[Stored data entries]

=======

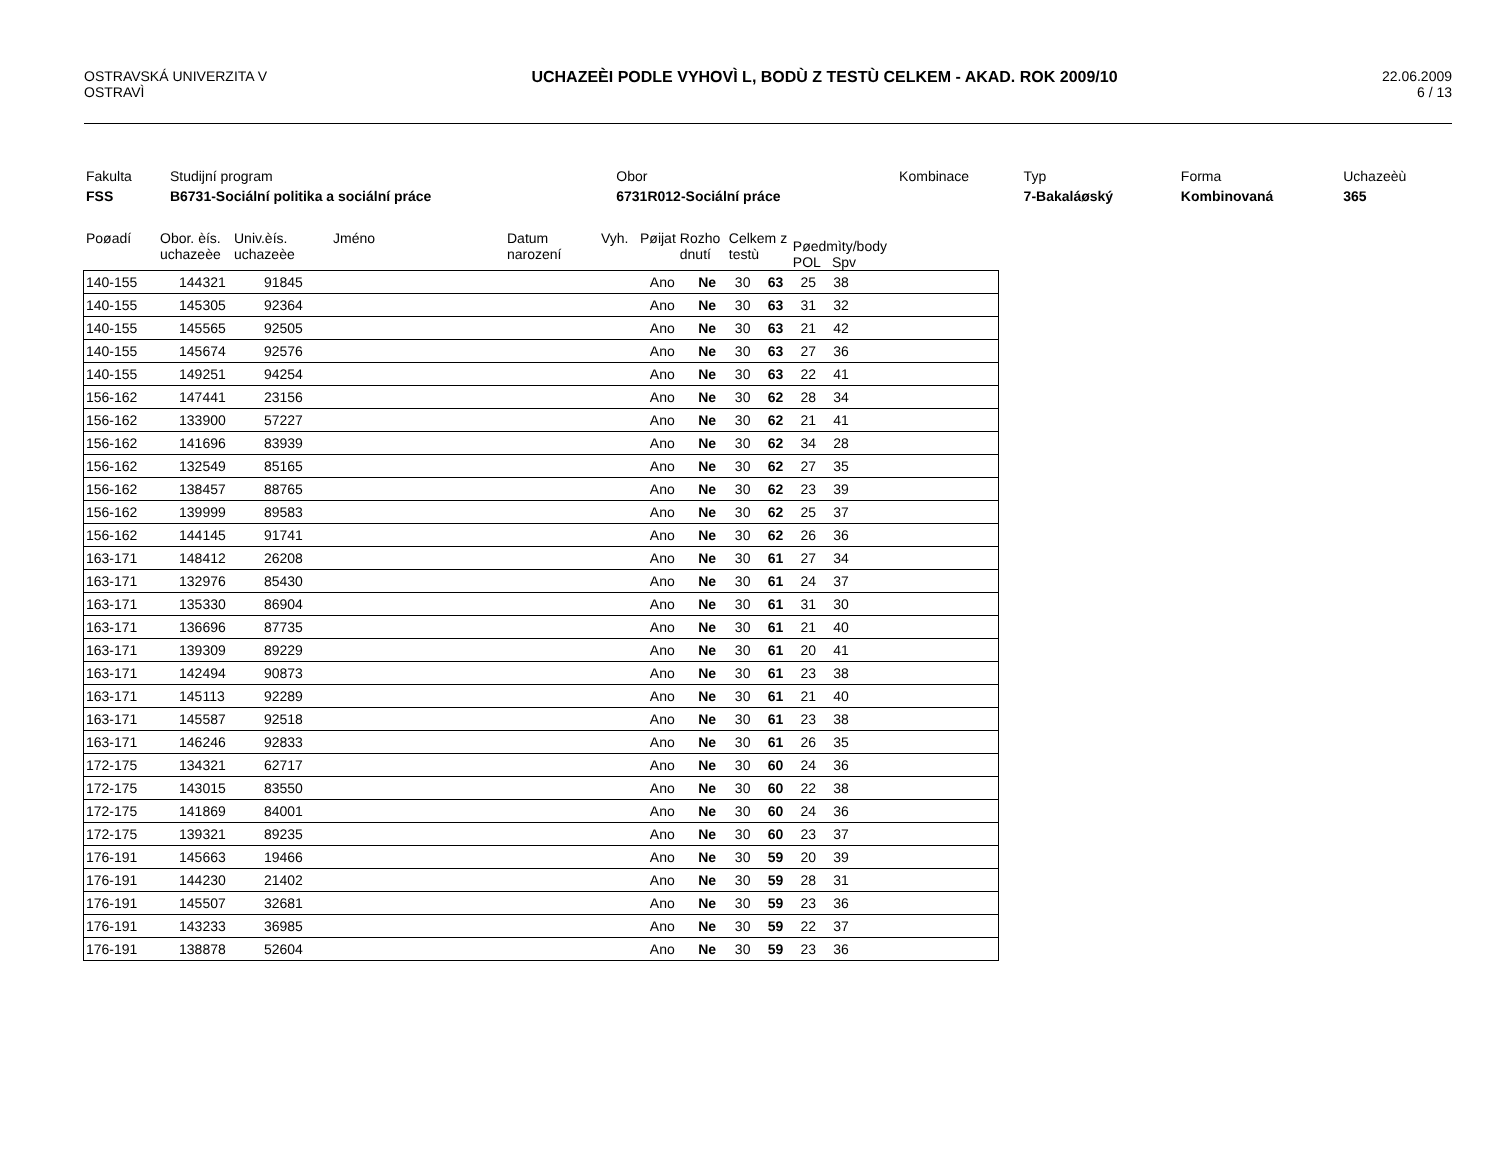OSTRAVSKÁ UNIVERZITA V
OSTRAVÌ
UCHAZEÈI PODLE VYHOVÌ L, BODÙ Z TESTÙ CELKEM - AKAD. ROK 2009/10
22.06.2009
6 / 13
| Fakulta | Studijní program | Obor | Kombinace | Typ | Forma | Uchazeèù |
| FSS | B6731-Sociální politika a sociální práce | 6731R012-Sociální práce | | 7-Bakaláøský | Kombinovaná | 365 |
| Poøadí | Obor. èís. uchazeèe | Univ.èís. uchazeèe | Jméno | Datum narození | Vyh. | Pøijat | Rozho dnutí | Celkem z testù | Pøedmìty/body POL Spv |
| 140-155 | 144321 | 91845 | | Ano | Ne | 30 | 63 | 25 | 38 | |
| 140-155 | 145305 | 92364 | | Ano | Ne | 30 | 63 | 31 | 32 | |
| 140-155 | 145565 | 92505 | | Ano | Ne | 30 | 63 | 21 | 42 | |
| 140-155 | 145674 | 92576 | | Ano | Ne | 30 | 63 | 27 | 36 | |
| 140-155 | 149251 | 94254 | | Ano | Ne | 30 | 63 | 22 | 41 | |
| 156-162 | 147441 | 23156 | | Ano | Ne | 30 | 62 | 28 | 34 | |
| 156-162 | 133900 | 57227 | | Ano | Ne | 30 | 62 | 21 | 41 | |
| 156-162 | 141696 | 83939 | | Ano | Ne | 30 | 62 | 34 | 28 | |
| 156-162 | 132549 | 85165 | | Ano | Ne | 30 | 62 | 27 | 35 | |
| 156-162 | 138457 | 88765 | | Ano | Ne | 30 | 62 | 23 | 39 | |
| 156-162 | 139999 | 89583 | | Ano | Ne | 30 | 62 | 25 | 37 | |
| 156-162 | 144145 | 91741 | | Ano | Ne | 30 | 62 | 26 | 36 | |
| 163-171 | 148412 | 26208 | | Ano | Ne | 30 | 61 | 27 | 34 | |
| 163-171 | 132976 | 85430 | | Ano | Ne | 30 | 61 | 24 | 37 | |
| 163-171 | 135330 | 86904 | | Ano | Ne | 30 | 61 | 31 | 30 | |
| 163-171 | 136696 | 87735 | | Ano | Ne | 30 | 61 | 21 | 40 | |
| 163-171 | 139309 | 89229 | | Ano | Ne | 30 | 61 | 20 | 41 | |
| 163-171 | 142494 | 90873 | | Ano | Ne | 30 | 61 | 23 | 38 | |
| 163-171 | 145113 | 92289 | | Ano | Ne | 30 | 61 | 21 | 40 | |
| 163-171 | 145587 | 92518 | | Ano | Ne | 30 | 61 | 23 | 38 | |
| 163-171 | 146246 | 92833 | | Ano | Ne | 30 | 61 | 26 | 35 | |
| 172-175 | 134321 | 62717 | | Ano | Ne | 30 | 60 | 24 | 36 | |
| 172-175 | 143015 | 83550 | | Ano | Ne | 30 | 60 | 22 | 38 | |
| 172-175 | 141869 | 84001 | | Ano | Ne | 30 | 60 | 24 | 36 | |
| 172-175 | 139321 | 89235 | | Ano | Ne | 30 | 60 | 23 | 37 | |
| 176-191 | 145663 | 19466 | | Ano | Ne | 30 | 59 | 20 | 39 | |
| 176-191 | 144230 | 21402 | | Ano | Ne | 30 | 59 | 28 | 31 | |
| 176-191 | 145507 | 32681 | | Ano | Ne | 30 | 59 | 23 | 36 | |
| 176-191 | 143233 | 36985 | | Ano | Ne | 30 | 59 | 22 | 37 | |
| 176-191 | 138878 | 52604 | | Ano | Ne | 30 | 59 | 23 | 36 | |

=======

What you need to do: Restate exactly, please, only the lines between the start of the data and the line containing "59 | 28 | 31 | |", both ends included, skipping the pictures.

Written response:
OSTRAVSKÁ UNIVERZITA V
OSTRAVÌ
UCHAZEÈI PODLE VYHOVÌ L, BODÙ Z TESTÙ CELKEM - AKAD. ROK 2009/10
22.06.2009
6 / 13
| Fakulta | Studijní program | Obor | Kombinace | Typ | Forma | Uchazeèù |
| FSS | B6731-Sociální politika a sociální práce | 6731R012-Sociální práce | | 7-Bakaláøský | Kombinovaná | 365 |
| Poøadí | Obor. èís. uchazeèe | Univ.èís. uchazeèe | Jméno | Datum narození | Vyh. | Pøijat | Rozho dnutí | Celkem z testù | Pøedmìty/body POL Spv |
| 140-155 | 144321 | 91845 | | Ano | Ne | 30 | 63 | 25 | 38 | |
| 140-155 | 145305 | 92364 | | Ano | Ne | 30 | 63 | 31 | 32 | |
| 140-155 | 145565 | 92505 | | Ano | Ne | 30 | 63 | 21 | 42 | |
| 140-155 | 145674 | 92576 | | Ano | Ne | 30 | 63 | 27 | 36 | |
| 140-155 | 149251 | 94254 | | Ano | Ne | 30 | 63 | 22 | 41 | |
| 156-162 | 147441 | 23156 | | Ano | Ne | 30 | 62 | 28 | 34 | |
| 156-162 | 133900 | 57227 | | Ano | Ne | 30 | 62 | 21 | 41 | |
| 156-162 | 141696 | 83939 | | Ano | Ne | 30 | 62 | 34 | 28 | |
| 156-162 | 132549 | 85165 | | Ano | Ne | 30 | 62 | 27 | 35 | |
| 156-162 | 138457 | 88765 | | Ano | Ne | 30 | 62 | 23 | 39 | |
| 156-162 | 139999 | 89583 | | Ano | Ne | 30 | 62 | 25 | 37 | |
| 156-162 | 144145 | 91741 | | Ano | Ne | 30 | 62 | 26 | 36 | |
| 163-171 | 148412 | 26208 | | Ano | Ne | 30 | 61 | 27 | 34 | |
| 163-171 | 132976 | 85430 | | Ano | Ne | 30 | 61 | 24 | 37 | |
| 163-171 | 135330 | 86904 | | Ano | Ne | 30 | 61 | 31 | 30 | |
| 163-171 | 136696 | 87735 | | Ano | Ne | 30 | 61 | 21 | 40 | |
| 163-171 | 139309 | 89229 | | Ano | Ne | 30 | 61 | 20 | 41 | |
| 163-171 | 142494 | 90873 | | Ano | Ne | 30 | 61 | 23 | 38 | |
| 163-171 | 145113 | 92289 | | Ano | Ne | 30 | 61 | 21 | 40 | |
| 163-171 | 145587 | 92518 | | Ano | Ne | 30 | 61 | 23 | 38 | |
| 163-171 | 146246 | 92833 | | Ano | Ne | 30 | 61 | 26 | 35 | |
| 172-175 | 134321 | 62717 | | Ano | Ne | 30 | 60 | 24 | 36 | |
| 172-175 | 143015 | 83550 | | Ano | Ne | 30 | 60 | 22 | 38 | |
| 172-175 | 141869 | 84001 | | Ano | Ne | 30 | 60 | 24 | 36 | |
| 172-175 | 139321 | 89235 | | Ano | Ne | 30 | 60 | 23 | 37 | |
| 176-191 | 145663 | 19466 | | Ano | Ne | 30 | 59 | 20 | 39 | |
| 176-191 | 144230 | 21402 | | Ano | Ne | 30 | 59 | 28 | 31 | |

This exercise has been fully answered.